I finally joined them and found my appetite was still
wanting. And then our guide announced, “Okay, guys, we just have to go up over
this other pass and then down for another three hours.” I was plotting how to
fake a broken leg to see if a porter would carry me. But I trudged on, weary
step by weary step and finally reached a quite lovely campsite. Spirits
reviving, I went to the popcorn and hot chocolate happy hour followed by
another remarkable dinner (though my appetite still tenuous) and crawled into
the tent hoping for a good night sleep and a happier day three.
And indeed, it came to pass.
Day 3: Peeling Back the Layers
I slept the whole night through, my stomach felt better and
the rain had slowed to heavy mist. Things were looking up. After breakfast, we
had a formal introduction to the porters. Most are farmers with families who do
portering opposite the planting season. It seemed odd to have waited until day
three to introduce them, but better late than never and very sweet as each one
stepped forth and told us his name and where he was from and then we did the
same. And remember me wondering about our group back on Day One? They turned
out to be all lovely people with good values, appreciative of the porters and
the cooks and our guides and each other.
We found out a little history of the unionization of the
porters some seven years ago, some strict limits on what they’re expected to
carry, better working conditions and such. One of us, the Little Miss Sunshine
member of our group, was determined to break down the barriers and invite the
porters in for Happy Hour to “party with us.” They seemed alternately confused
and amused by it. I happened to be reading the book The Help on this
trip and the whole question about where the lines are between cultures and
service and what they mean came up in this little encounter. We Americans feel
uncomfortable with the service arrangement and want everyone to be our friends,
but that’s a weird notion in cultures that are accustomed to it. And in my
experience, that’s most of South America, Asia and a lot of Europe as well. But
I’ll save that for another blog— I have a day of hiking ahead of me.
With a good night’s sleep and breakfast behind me, I hit my
hiking stride and move to the middle of the group, not from any macho need to prove
myself, but just in response to my natural pace. I feel strong, I feel happy, I
start to notice all the things closed to me when I was in survival mode. The
waterfall racing on both sides of the lupine. The bromeliads attached to the
trees. Wildlife is still sparse and bird song as well, but sometimes the
flowers and plants look as familiar as a hike in the Bay Area.
I haven’t showered, shaved or looked in a mirror in almost
three days. I haven't stepped on a bathroom scale, not measured myself next to the
better-looking guy in the magazine or hotter piano player on the CD. My sense
of self is that bag of flesh and bones inside a thin blue poncho, feet planted
firmly on the solid earth, breath rising and falling, mind clearing like the
sun breaking through the wisps of mountain fog. I can feel all the layers of
self peeling back, the thick walls of ego softening, the heavy clothing of
civilization, politeness and good citizenship shedding, the multitude of selves
needed to negotiate the modern world falling away to reveal the core at the
center of it all, that breathing entity inside the blue poncho.

────────────────────────────────────────

Required tasks →
**1.** Answer these questions about the trek account:
(a) For how many more hours of descent did the guide say the group still had to go?
(b) What are most of the porters when they are not portering?
(c) Which book was the writer reading on this trip?
**2.** Translate this sentence from the trek account into Spanish: "I slept the whole night through, my stomach felt better and the rain had slowed to heavy mist."
The lines that come next are from a separate source.

Data shown →
────────────────────────────────────────

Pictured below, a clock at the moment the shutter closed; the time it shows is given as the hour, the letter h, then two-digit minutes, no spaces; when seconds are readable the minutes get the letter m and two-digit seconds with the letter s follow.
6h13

────────────────────────────────────────

Results for the exercise →
**1.**
(a) Three hours.
(b) Farmers with families.
(c) The Help.

**2.** Dormí toda la noche de un tirón, mi estómago se sentía mejor y la lluvia se había reducido a una densa neblina.